We used to play cricket at the Barn Elms park down in Barnes where they had, if you will forgive the Accidental Partridge, a really cracking Wetland Centre and bird … thingy. Like a kind of nature reserve, but just for feathered friends. The geese or whatever really liked to sit on the cricket field nearby, and would sometimes take noisy offence to being moved. They'd also crap on the cut strip. This would then dry and harden and become lethal and unplayable. It was like corrugated poo, and believe me, you tell yourself to get forward but once the first one has reared off a full length to give you a black eye AND a faceful of bird poo, it is no picnic . I don't think even Boycott has got an anecdote about how he had to face Mikey Holding on a pitch covered with goose crap.

These games would invariably be conducted in driving rain or with a ferocious hangover, or both. Quite often, players would be drinking heavily while waiting to bat, or waiting for the ball to go through their legs at third man, just to stave off some of the cold. If one of us (well, the opposition) hit a six, you risked life and limb at the beaks of vengeful geese getting their revenge in for all those Christmas atrocities as you fished it out of the reeds. It made the games of football we used to have on the pitch with all the heroin needles and crack pipes look like a balmy pre-season exhibition at the San Siro.

Could MS Dhoni still play like that if there was a good chance of any delivery hitting a bottle top?
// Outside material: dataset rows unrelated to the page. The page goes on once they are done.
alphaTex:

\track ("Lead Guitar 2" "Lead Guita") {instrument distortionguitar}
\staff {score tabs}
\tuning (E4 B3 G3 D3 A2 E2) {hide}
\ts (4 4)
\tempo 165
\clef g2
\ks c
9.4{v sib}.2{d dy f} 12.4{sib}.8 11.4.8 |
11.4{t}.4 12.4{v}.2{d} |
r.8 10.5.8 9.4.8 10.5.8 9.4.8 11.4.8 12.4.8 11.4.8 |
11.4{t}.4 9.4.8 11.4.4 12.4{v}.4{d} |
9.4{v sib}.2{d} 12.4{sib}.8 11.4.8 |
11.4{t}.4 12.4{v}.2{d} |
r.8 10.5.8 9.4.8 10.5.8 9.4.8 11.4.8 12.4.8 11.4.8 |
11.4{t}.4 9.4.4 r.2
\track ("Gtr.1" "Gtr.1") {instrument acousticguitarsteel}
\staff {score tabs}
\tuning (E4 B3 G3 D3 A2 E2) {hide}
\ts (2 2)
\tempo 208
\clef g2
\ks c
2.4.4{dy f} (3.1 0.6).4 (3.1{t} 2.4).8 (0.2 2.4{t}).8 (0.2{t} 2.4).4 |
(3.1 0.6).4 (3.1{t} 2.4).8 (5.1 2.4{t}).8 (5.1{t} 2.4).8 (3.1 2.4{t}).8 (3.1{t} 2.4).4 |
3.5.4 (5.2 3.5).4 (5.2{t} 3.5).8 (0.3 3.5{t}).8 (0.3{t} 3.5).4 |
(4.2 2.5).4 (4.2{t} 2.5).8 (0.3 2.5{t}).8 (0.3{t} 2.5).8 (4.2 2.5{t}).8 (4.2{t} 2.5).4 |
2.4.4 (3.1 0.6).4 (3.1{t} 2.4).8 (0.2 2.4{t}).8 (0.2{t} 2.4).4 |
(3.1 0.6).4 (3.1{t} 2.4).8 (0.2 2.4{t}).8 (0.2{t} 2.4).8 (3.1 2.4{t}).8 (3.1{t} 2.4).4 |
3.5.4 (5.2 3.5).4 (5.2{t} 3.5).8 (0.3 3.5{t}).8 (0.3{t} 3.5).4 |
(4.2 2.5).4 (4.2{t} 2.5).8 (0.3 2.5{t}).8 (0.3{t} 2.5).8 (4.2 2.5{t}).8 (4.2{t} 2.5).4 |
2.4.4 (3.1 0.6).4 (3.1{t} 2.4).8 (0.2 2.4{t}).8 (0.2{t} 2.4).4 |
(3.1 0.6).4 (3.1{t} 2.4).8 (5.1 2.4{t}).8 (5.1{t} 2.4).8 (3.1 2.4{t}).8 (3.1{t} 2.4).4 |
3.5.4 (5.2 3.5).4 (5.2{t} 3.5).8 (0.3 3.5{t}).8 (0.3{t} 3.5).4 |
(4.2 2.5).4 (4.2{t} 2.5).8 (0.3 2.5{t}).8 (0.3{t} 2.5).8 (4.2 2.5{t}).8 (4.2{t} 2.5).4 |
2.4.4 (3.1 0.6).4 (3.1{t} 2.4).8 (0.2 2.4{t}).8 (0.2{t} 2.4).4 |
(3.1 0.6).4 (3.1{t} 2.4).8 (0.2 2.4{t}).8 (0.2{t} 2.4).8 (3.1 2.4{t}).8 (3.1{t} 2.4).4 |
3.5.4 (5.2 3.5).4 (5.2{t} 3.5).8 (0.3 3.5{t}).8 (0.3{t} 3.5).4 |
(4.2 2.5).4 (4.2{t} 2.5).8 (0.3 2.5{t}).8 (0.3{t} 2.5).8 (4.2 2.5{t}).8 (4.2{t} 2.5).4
A turned ankle on a municipal tennis court with roughly the same surface as the moon, a verruca in the swimming baths, landing your golf ball in a council course fairway divot that actually turns out to be a rabbit hole … these are the challenges we amateurs face. Sure, the pros have to train insanely hard and practise all the time and never drink a beer or smoke a fag (well, apart from snooker) and they operate under huge pressure. But really, these guys have it easy. All the facilities and equipment are set up for them to succeed. It's a gilded, distant world up there.

In a way, the achievements of the great pros would be even more impressive, and certainly more relatable if they did the business in the same conditions that we do. So let's see Rory McIlroy win a major playing with just a seven iron and a rusty putter. Could MS Dhoni still play like that if there was a good chance of any delivery hitting a bottle top? And would Ronnie still be a snooker god down the local boozer?

Yeah, of course he would. He's done it at the UK Championship, after all.